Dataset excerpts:
·····

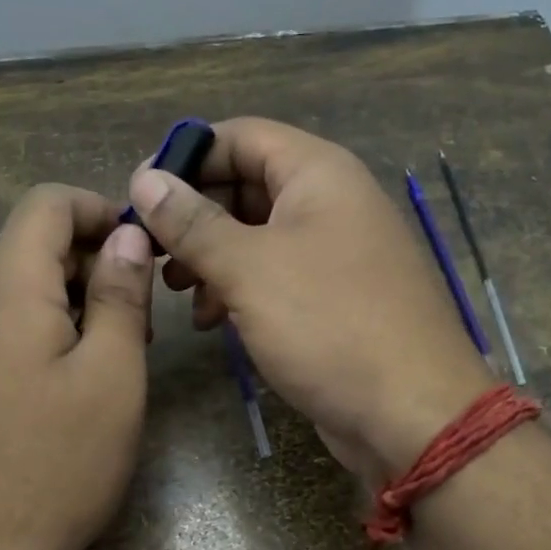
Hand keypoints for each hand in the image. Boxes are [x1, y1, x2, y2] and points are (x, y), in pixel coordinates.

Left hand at [0, 185, 153, 549]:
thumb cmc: (59, 461)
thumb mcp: (111, 373)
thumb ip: (119, 295)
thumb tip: (127, 237)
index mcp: (8, 292)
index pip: (46, 205)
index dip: (100, 209)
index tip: (145, 250)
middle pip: (37, 246)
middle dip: (98, 262)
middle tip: (143, 318)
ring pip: (30, 291)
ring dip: (83, 302)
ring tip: (123, 354)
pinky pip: (17, 329)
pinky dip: (59, 332)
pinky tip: (86, 382)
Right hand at [130, 119, 492, 481]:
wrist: (412, 414)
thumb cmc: (329, 325)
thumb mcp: (250, 268)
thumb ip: (193, 222)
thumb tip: (145, 180)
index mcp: (319, 173)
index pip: (240, 136)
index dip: (186, 157)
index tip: (138, 194)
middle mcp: (330, 202)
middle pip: (246, 185)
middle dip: (194, 217)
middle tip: (151, 253)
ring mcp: (336, 253)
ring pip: (257, 236)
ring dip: (211, 258)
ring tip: (176, 292)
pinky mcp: (334, 298)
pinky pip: (276, 276)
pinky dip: (239, 290)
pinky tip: (211, 320)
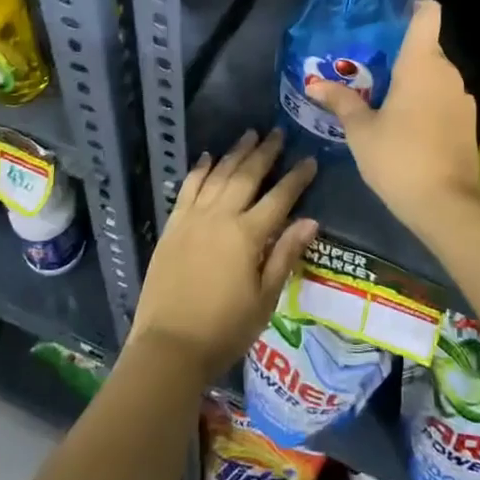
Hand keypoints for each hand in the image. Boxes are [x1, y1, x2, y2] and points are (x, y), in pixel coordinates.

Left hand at [130, 129, 317, 386]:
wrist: (169, 346)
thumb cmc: (225, 329)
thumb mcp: (265, 298)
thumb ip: (285, 255)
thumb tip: (311, 221)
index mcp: (247, 235)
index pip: (279, 198)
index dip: (296, 178)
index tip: (310, 160)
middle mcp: (220, 217)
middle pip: (247, 176)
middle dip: (265, 153)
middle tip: (278, 133)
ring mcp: (193, 218)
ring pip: (218, 174)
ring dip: (235, 153)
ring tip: (249, 134)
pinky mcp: (173, 225)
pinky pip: (189, 187)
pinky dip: (200, 169)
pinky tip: (208, 157)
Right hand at [306, 0, 479, 237]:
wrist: (446, 205)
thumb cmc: (399, 158)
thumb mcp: (361, 131)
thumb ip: (341, 102)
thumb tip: (315, 84)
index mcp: (421, 64)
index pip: (427, 14)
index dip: (413, 7)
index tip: (392, 16)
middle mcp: (447, 73)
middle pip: (427, 48)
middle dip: (400, 55)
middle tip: (368, 70)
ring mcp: (462, 98)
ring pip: (435, 76)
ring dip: (413, 82)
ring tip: (382, 99)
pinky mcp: (468, 123)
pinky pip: (444, 99)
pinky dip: (426, 103)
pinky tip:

·····

WORK TO COMPLETE | Pictures aside, reproduce all of the data exactly.

ANSWER SPACE |
Hand keypoints for each hand in the image. Boxes are [x1, y1, x2, y2] and points are (x, y), in pixel coordinates.

Left hand at [0, 185, 153, 549]:
thumb cmc: (59, 461)
thumb mcp: (111, 373)
thumb ip: (119, 295)
thumb tip: (127, 237)
index mcp: (8, 292)
index pip: (46, 205)
index dip: (100, 209)
index tip: (145, 250)
middle pip: (37, 246)
middle dip: (98, 262)
middle tip: (143, 318)
ring pip: (30, 291)
ring dip: (83, 302)
ring tip: (123, 354)
pinky pip: (17, 329)
pinky dip: (59, 332)
pinky tip: (86, 382)
Right hand at [130, 119, 492, 481]:
wrist: (412, 414)
thumb cmc: (329, 325)
thumb mcp: (250, 268)
thumb ip: (193, 222)
thumb tip: (145, 180)
index mcp: (319, 173)
index pip: (240, 136)
index dip: (186, 157)
index tip: (138, 194)
middle mcp: (330, 202)
middle pip: (246, 185)
middle dip: (194, 217)
middle tip: (151, 253)
ring mcp: (336, 253)
ring pip: (257, 236)
ring dip: (211, 258)
ring tip: (176, 292)
pinky mcp: (334, 298)
pinky pip: (276, 276)
pinky dip: (239, 290)
pinky tip: (211, 320)
Hand keypoints for each hand in the image. Boxes are [x1, y1, x2, y2] and points are (x, y), in pixel coordinates.

Left hand at [130, 129, 317, 386]:
wrist: (169, 346)
thumb cmc: (225, 329)
thumb mcp: (265, 298)
thumb ip: (285, 255)
thumb tip: (311, 221)
index mcp: (247, 235)
index pip: (279, 198)
index dip: (296, 178)
index tip: (310, 160)
middle mcp: (220, 217)
middle pip: (247, 176)
middle dip: (265, 153)
middle tip: (278, 133)
ring mcp: (193, 218)
ring pip: (218, 174)
ring dip: (235, 153)
ring tip: (249, 134)
pinky mcp: (173, 225)
pinky pip: (189, 187)
pinky dip: (200, 169)
pinky tip: (208, 157)
Right hand at [306, 0, 479, 237]:
wrist: (446, 205)
thumb cmc: (399, 158)
thumb mcp: (361, 131)
thumb ip: (341, 102)
thumb tip: (315, 84)
index mcp: (421, 64)
index pip: (427, 14)
index dip: (413, 7)
index tip: (392, 16)
middle mcp: (447, 73)
middle pip: (427, 48)
middle dip: (400, 55)
middle tip: (368, 70)
ring mcp: (462, 98)
ring pip: (435, 76)
ring dip: (413, 82)
ring tip: (382, 99)
pinky mcp: (468, 123)
pinky pip: (444, 99)
pinky dip: (426, 103)
pinky tip:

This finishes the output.